To-do item:
Among the lines below, tally those holding the string "pobrać" and give the total only.

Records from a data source
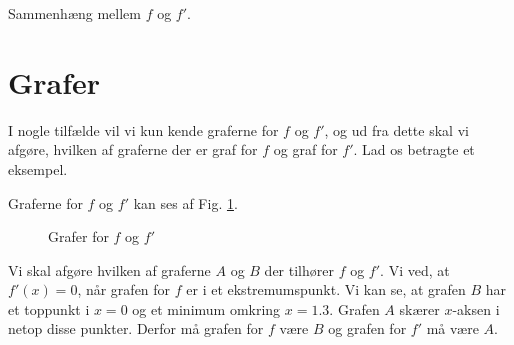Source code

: \begin{center}
\Huge
Sammenhæng mellem $f$ og $f'$.
\end{center}

\section*{Grafer}

I nogle tilfælde vil vi kun kende graferne for $f$ og $f'$, og ud fra dette skal vi afgøre, hvilken af graferne der er graf for $f$ og graf for $f'$. Lad os betragte et eksempel.
\begin{exa}
	Graferne for $f$ og $f'$ kan ses af Fig. \ref{fig:grafer}.
	\begin{figure}[H]
		\centering
		\caption{Grafer for $f$ og $f'$}
		\label{fig:grafer}
	\end{figure}
	Vi skal afgøre hvilken af graferne $A$ og $B$ der tilhører $f$ og $f'$. Vi ved, at $f'(x) = 0$, når grafen for $f$ er i et ekstremumspunkt. Vi kan se, at grafen $B$ har et toppunkt i $x=0$ og et 
	minimum omkring $x=1.3$. Grafen $A$ skærer $x$-aksen i netop disse punkter. Derfor må grafen for $f$ være $B$ og grafen for $f'$ må være $A$. 
\end{exa}

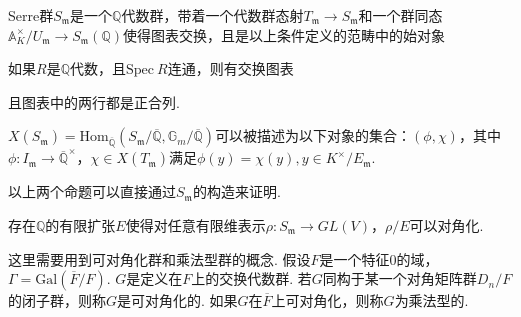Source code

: \begin{cdef}
    Serre群$S_{\mathfrak{m}}$是一个$\mathbb{Q}$代数群，带着一个代数群态射$T_{\mathfrak{m}}\to S_{\mathfrak{m}}$和一个群同态$\mathbb{A}_K^{\times}/U_{\mathfrak{m}}\to S_{\mathfrak{m}}(\mathbb{Q})$使得图表交换，且是以上条件定义的范畴中的始对象
    \begin{figure}[H]
        \centering
    \end{figure}
\end{cdef}

\begin{cprop}
    如果$R$是$\mathbb{Q}$代数，且$\mathrm{Spec}\ R$连通，则有交换图表
    \begin{figure}[H]
        \centering
    \end{figure}
    且图表中的两行都是正合列.
\end{cprop}

\begin{cprop}
    $X(S_{\mathfrak{m}}) = \mathrm{Hom}_{\overline{\mathbb{Q}}}(S_{\mathfrak{m}}/\overline{\mathbb{Q}}, \mathbb{G}_{m}/\overline{\mathbb{Q}})$可以被描述为以下对象的集合：$(\phi, \chi)$，其中$\phi: I_{\mathfrak{m}}\to \overline{\mathbb{Q}}^{\times}$，$\chi\in X(T_{\mathfrak{m}})$满足$\phi(y) = \chi(y), y\in K^{\times}/ E_{\mathfrak{m}}$.
\end{cprop}

以上两个命题可以直接通过$S_{\mathfrak{m}}$的构造来证明.

\begin{cprop}
    存在$\mathbb{Q}$的有限扩张$E$使得对任意有限维表示$\rho:S_{\mathfrak{m}}\to GL(V)$，$\rho/E$可以对角化. \label{split_finite}
\end{cprop}

这里需要用到可对角化群和乘法型群的概念. 假设$F$是一个特征$0$的域，$\Gamma = \mathrm{Gal}(\overline{F}/F)$. $G$是定义在$F$上的交换代数群.
若$G$同构于某一个对角矩阵群$D_n/F$的闭子群，则称$G$是可对角化的. 如果$G$在$\overline{F}$上可对角化，则称$G$为乘法型的.

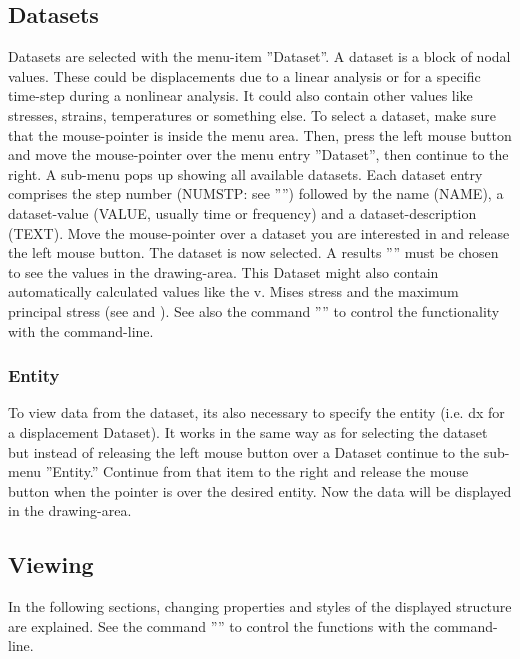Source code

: \documentclass{article}
\begin{document}
\subsection{\label{Datasets}Datasets}
Datasets are selected with the menu-item ''Dataset''. A dataset is a block of nodal values. These could be displacements due to a linear analysis or for a specific time-step during a nonlinear analysis. It could also contain other values like stresses, strains, temperatures or something else. To select a dataset, make sure that the mouse-pointer is inside the menu area. Then, press the left mouse button and move the mouse-pointer over the menu entry ''Dataset'', then continue to the right. A sub-menu pops up showing all available datasets. Each dataset entry comprises the step number (NUMSTP: see '''') followed by the name (NAME), a dataset-value (VALUE, usually time or frequency) and a dataset-description (TEXT). Move the mouse-pointer over a dataset you are interested in and release the left mouse button. The dataset is now selected. A results '''' must be chosen to see the values in the drawing-area. This Dataset might also contain automatically calculated values like the v. Mises stress and the maximum principal stress (see  and ). See also the command '''' to control the functionality with the command-line.

\subsubsection{\label{Entity}Entity}
To view data from the dataset, its also necessary to specify the entity (i.e. dx for a displacement Dataset). It works in the same way as for selecting the dataset but instead of releasing the left mouse button over a Dataset continue to the sub-menu ''Entity.''  Continue from that item to the right and release the mouse button when the pointer is over the desired entity.  Now the data will be displayed in the drawing-area.

\subsection{\label{Viewing}Viewing}
In the following sections, changing properties and styles of the displayed structure are explained. See the command '''' to control the functions with the command-line.
\end{document}
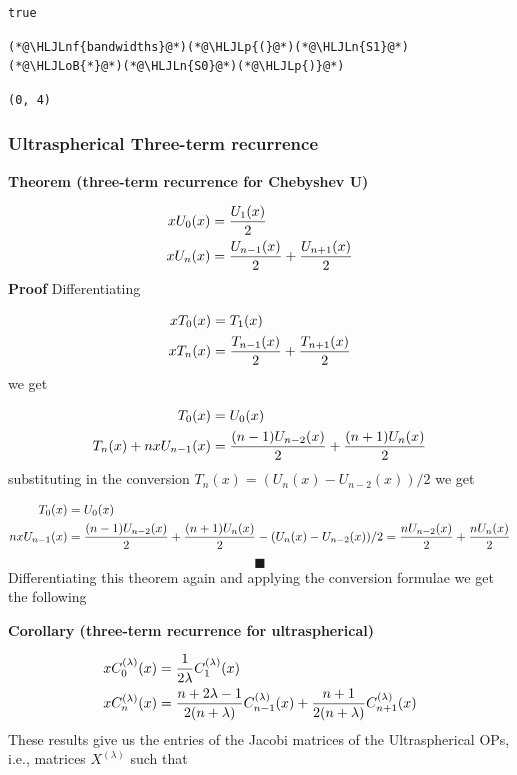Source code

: \documentclass[12pt,a4paper]{article}
\newcommand{\HLJLn}[1]{#1}
\newcommand{\HLJLnf}[1]{\textcolor[RGB]{66,102,213}{#1}}
\newcommand{\HLJLoB}[1]{\textcolor[RGB]{102,102,102}{\textbf{#1}}}
\newcommand{\HLJLp}[1]{#1}
\begin{document}
\begin{lstlisting}
true
\end{lstlisting}


\begin{lstlisting}
(*@\HLJLnf{bandwidths}@*)(*@\HLJLp{(}@*)(*@\HLJLn{S1}@*)(*@\HLJLoB{*}@*)(*@\HLJLn{S0}@*)(*@\HLJLp{)}@*)
\end{lstlisting}

\begin{lstlisting}
(0, 4)
\end{lstlisting}


\subsubsection{Ultraspherical Three-term recurrence}
\textbf{Theorem (three-term recurrence for Chebyshev U)}


\begin{align*}
x U_0(x) &= {U_1(x) \over 2} \\
x U_n(x) &= {U_{n-1}(x) \over 2} + {U_{n+1}(x) \over 2}
\end{align*}
\textbf{Proof} Differentiating


\begin{align*}
 x T_0(x) &= T_1(x) \\
x T_n(x)  &=  {T_{n-1}(x) \over 2} + {T_{n+1}(x) \over 2}
\end{align*}
we get


\begin{align*}
  T_0(x) &= U_0(x) \\
 T_n(x) + n x U_{n-1}(x)  &=  {(n-1) U_{n-2}(x) \over 2} + {(n+1) U_n(x) \over 2}
\end{align*}
substituting in the conversion $T_n(x) = (U_n(x) - U_{n-2}(x))/2$ we get


\begin{align*}
  T_0(x) &= U_0(x) \\
 n x U_{n-1}(x)  &=  {(n-1) U_{n-2}(x) \over 2} + {(n+1) U_n(x) \over 2} - (U_n(x) - U_{n-2}(x))/2 = {n U_{n-2}(x) \over 2} + {n U_n(x) \over 2}
\end{align*}
\[
\blacksquare
\]
Differentiating this theorem again and applying the conversion formulae we get the following

\textbf{Corollary (three-term recurrence for ultraspherical)}


\begin{align*}
x C_0^{(\lambda)}(x) &= {1 \over 2\lambda } C_1^{(\lambda)}(x) \\
 x C_n^{(\lambda)}(x) &=  {n+2\lambda-1 \over 2(n+\lambda)} C_{n-1}^{(\lambda)}(x) + {n+1 \over 2(n+\lambda)} C_{n+1}^{(\lambda)}(x)
\end{align*}
These results give us the entries of the Jacobi matrices of the Ultraspherical OPs, i.e., matrices $X^{(\lambda)}$ such that
\end{document}
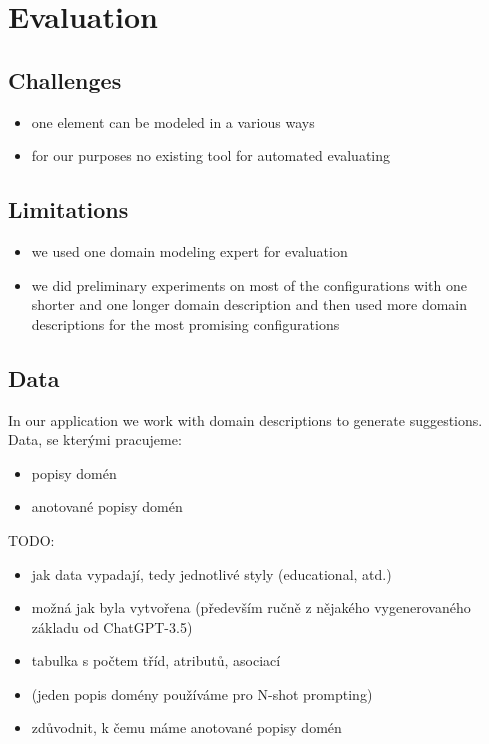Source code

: \chapter{Evaluation}

\section{Challenges}
\begin{itemize}
\item one element can be modeled in a various ways
\item for our purposes no existing tool for automated evaluating
\end{itemize}


\section{Limitations}
\begin{itemize}
\item we used one domain modeling expert for evaluation
\item we did preliminary experiments on most of the configurations with one shorter and one longer domain description and then used more domain descriptions for the most promising configurations
\end{itemize}


\section{Data}

In our application we work with domain descriptions to generate suggestions. \\

Data, se kterými pracujeme:
\begin{itemize}
\item popisy domén
\item anotované popisy domén \\
\end{itemize}

TODO:
\begin{itemize}
\item jak data vypadají, tedy jednotlivé styly (educational, atd.)
\item možná jak byla vytvořena (především ručně z nějakého vygenerovaného základu od ChatGPT-3.5)
\item tabulka s počtem tříd, atributů, asociací
\item (jeden popis domény používáme pro N-shot prompting)
\item zdůvodnit, k čemu máme anotované popisy domén
\end{itemize}


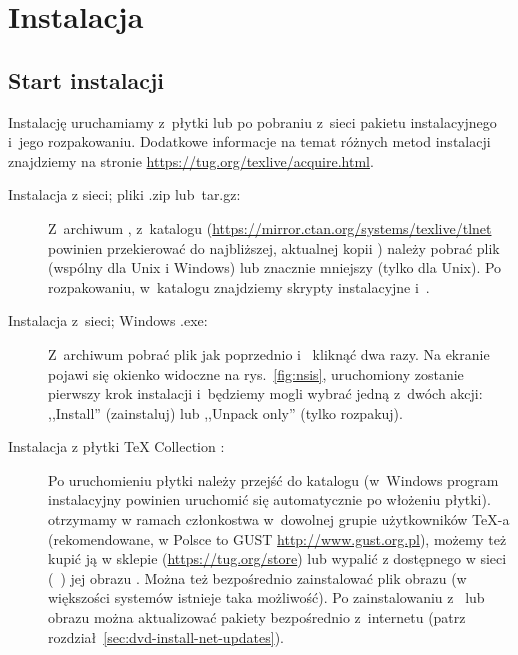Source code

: \documentclass{article}
\begin{document}
\section{Instalacja}
\label{sec:install}

\subsection{Start instalacji}
\label{sec:inst-start}

Instalację \TL{} uruchamiamy z~płytki \TK{} \DVD{} lub po pobraniu z~sieci
pakietu instalacyjnego i~jego rozpakowaniu.
Dodatkowe informacje na temat różnych metod instalacji znajdziemy
na stronie \url{https://tug.org/texlive/acquire.html}.

\begin{description}
\item [Instalacja z sieci; pliki .zip lub~tar.gz:] Z~archiwum \CTAN, z~katalogu
(\url{https://mirror.ctan.org/systems/texlive/tlnet} powinien
przekierować do najbliższej, aktualnej kopii \CTAN) należy pobrać plik
 (wspólny dla Unix i Windows) lub znacznie mniejszy
 (tylko dla Unix). Po rozpakowaniu,
w~katalogu  znajdziemy skrypty instalacyjne
 i~.

\item [Instalacja z~sieci; Windows .exe:]
Z~archiwum \CTAN   pobrać plik jak poprzednio i~ kliknąć dwa razy. Na ekranie pojawi się okienko  widoczne na rys.~\ref{fig:nsis},  uruchomiony zostanie pierwszy krok instalacji  i~będziemy mogli wybrać jedną z~dwóch akcji: ,,Install'' (zainstaluj) lub ,,Unpack only'' (tylko rozpakuj).


\item [Instalacja z płytki \TeX{} Collection \DVD:] Po uruchomieniu
płytki należy przejść do katalogu    \DVD{}
(w~Windows program instalacyjny powinien uruchomić się  automatycznie po włożeniu płytki).
\DVD{} otrzymamy w ramach członkostwa w~dowolnej grupie użytkowników
  \TeX-a (rekomendowane, w Polsce to GUST  \url{http://www.gust.org.pl}), możemy też kupić ją  w sklepie (\url{https://tug.org/store})
 lub  wypalić  z dostępnego w sieci (\CTAN\ ) jej obrazu \ISO{}. Można też 
bezpośrednio zainstalować plik obrazu (w większości systemów istnieje taka możliwość). Po
zainstalowaniu z \DVD\ lub obrazu \ISO{} można aktualizować pakiety
bezpośrednio z~internetu (patrz rozdział~\ref{sec:dvd-install-net-updates}).
\end{description}
\end{document}

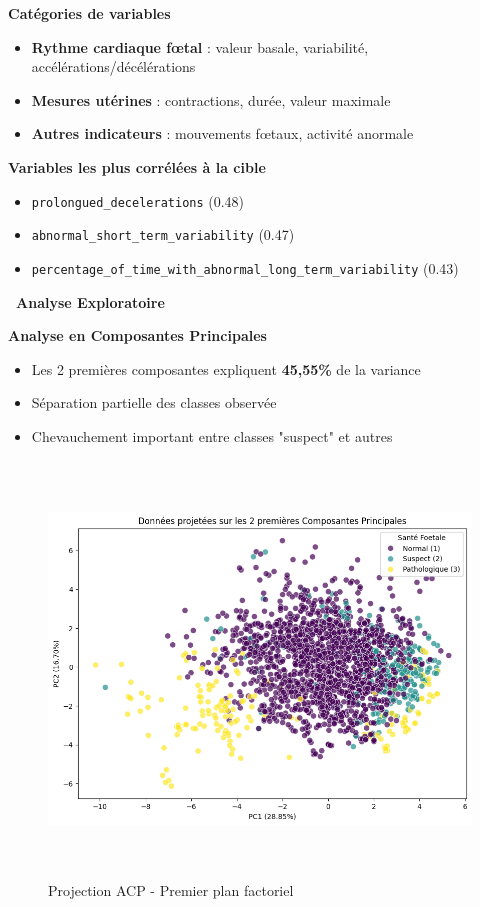 \documentclass[a0,landscape]{a0poster}
\newcommand{\bigsection}[1]{
  \vspace{0.5cm}
  \begin{tcolorbox}[
    colback=primaryblue,
    coltext=white,
    arc=2mm,
    boxrule=0pt,
    left=10pt,
    right=10pt,
    top=5pt,
    bottom=5pt
  ]
    {\Large\bfseries #1\par}
  \end{tcolorbox}
  \vspace{0.3cm}
}
\newcommand{\infoitem}{\item[\textcolor{primaryblue}{\faInfoCircle}]}
\begin{document}
\begin{multicols}{3}
\textbf{\color{primaryblue} Catégories de variables}
\begin{itemize}
  \infoitem \textbf{Rythme cardiaque fœtal} : valeur basale, variabilité, accélérations/décélérations
  \infoitem \textbf{Mesures utérines} : contractions, durée, valeur maximale
  \infoitem \textbf{Autres indicateurs} : mouvements fœtaux, activité anormale
\end{itemize}

\vspace{0.5cm}


\textbf{\color{primaryblue} Variables les plus corrélées à la cible}
\begin{itemize}
  \item \texttt{prolongued\_decelerations} (0.48)
  \item \texttt{abnormal\_short\_term\_variability} (0.47)  
  \item \texttt{percentage\_of\_time\_with\_abnormal\_long\_term\_variability} (0.43)
\end{itemize}

\vspace{1em}
\bigsection{\faSearch\ Analyse Exploratoire}
\vspace{1em}
\textbf{\color{primaryblue} Analyse en Composantes Principales}
\begin{itemize}
  \infoitem Les 2 premières composantes expliquent \textbf{45,55\%} de la variance
  \infoitem Séparation partielle des classes observée
  \infoitem Chevauchement important entre classes "suspect" et autres
\end{itemize}

\vspace{0.5cm}

\begin{figure}[H]
  \centering
  \includegraphics[width=0.9\linewidth,height=11cm,keepaspectratio]{acp_projection.png}
  \caption{Projection ACP - Premier plan factoriel}
  \label{fig:acp}
\end{figure}


\end{multicols}
\end{document}
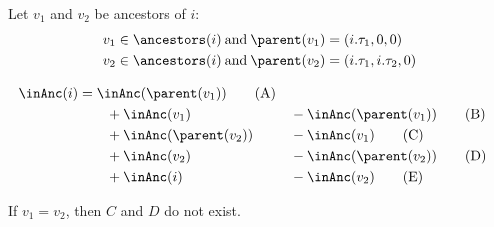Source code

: Let $v_1$ and $v_2$ be ancestors of $i$:
\begin{align*}
	v_1 \in \ancestors(i) &\booland \parent(v_1) = (i.\tau_1, 0, 0) \\
	v_2 \in \ancestors(i) &\booland \parent(v_2) = (i.\tau_1, i.\tau_2, 0)
\end{align*}

\begin{alignat}{2}
	\inAnc(i) &= \inAnc(\parent(v_1)) \tag{A}\\
	&\qquad + \inAnc(v_1) &&- \inAnc(\parent(v_1)) \tag{B}\\
	&\qquad + \inAnc(\parent(v_2)) &&- \inAnc(v_1) \tag{C}\\
	&\qquad + \inAnc(v_2) &&- \inAnc(\parent(v_2)) \tag{D}\\
	&\qquad + \inAnc(i) &&- \inAnc(v_2) \tag{E}
\end{alignat}

If $v_1 = v_2$, then $C$ and $D$ do not exist.


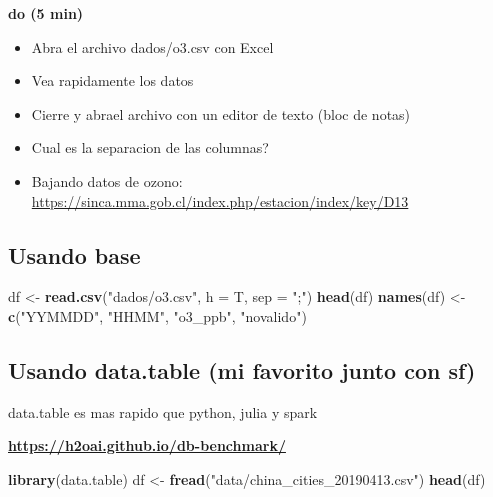 \documentclass[]{book}
\newenvironment{Shaded}{\begin{snugshade}}{\end{snugshade}}
\newcommand{\DataTypeTok}[1]{\textcolor[rgb]{0.13,0.29,0.53}{#1}}
\newcommand{\KeywordTok}[1]{\textcolor[rgb]{0.13,0.29,0.53}{\textbf{#1}}}
\newcommand{\NormalTok}[1]{#1}
\newcommand{\StringTok}[1]{\textcolor[rgb]{0.31,0.60,0.02}{#1}}
\providecommand{\tightlist}{%
  \setlength{\itemsep}{0pt}\setlength{\parskip}{0pt}}
\begin{document}
\textbf{do (5 min)}

\begin{itemize}
\tightlist
\item
  Abra el archivo dados/o3.csv con Excel
\item
  Vea rapidamente los datos
\item
  Cierre y abrael archivo con un editor de texto (bloc de notas)
\item
  Cual es la separacion de las columnas?
\item
  Bajando datos de ozono: \url{https://sinca.mma.gob.cl/index.php/estacion/index/key/D13}
\end{itemize}

\hypertarget{usando-base}{%
\subsection{Usando base}\label{usando-base}}

\begin{Shaded}
\begin{Highlighting}[]
\NormalTok{df <-}\StringTok{ }\KeywordTok{read.csv}\NormalTok{(}\StringTok{"dados/o3.csv"}\NormalTok{, }\DataTypeTok{h =}\NormalTok{ T, }\DataTypeTok{sep =} \StringTok{";"}\NormalTok{)}
\KeywordTok{head}\NormalTok{(df)}
\KeywordTok{names}\NormalTok{(df) <-}\StringTok{ }\KeywordTok{c}\NormalTok{(}\StringTok{"YYMMDD"}\NormalTok{, }\StringTok{"HHMM"}\NormalTok{, }\StringTok{"o3_ppb"}\NormalTok{, }\StringTok{"novalido"}\NormalTok{)}
\end{Highlighting}
\end{Shaded}

\hypertarget{usando-data.table-mi-favorito-junto-con-sf}{%
\subsection{Usando data.table (mi favorito junto con sf)}\label{usando-data.table-mi-favorito-junto-con-sf}}

data.table es mas rapido que python, julia y spark

\textbf{\url{https://h2oai.github.io/db-benchmark/}}

\begin{Shaded}
\begin{Highlighting}[]
\KeywordTok{library}\NormalTok{(data.table)}
\NormalTok{df <-}\StringTok{ }\KeywordTok{fread}\NormalTok{(}\StringTok{"data/china_cities_20190413.csv"}\NormalTok{)}
\KeywordTok{head}\NormalTok{(df)}
\end{Highlighting}
\end{Shaded}
\end{document}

Result of the exercise:
2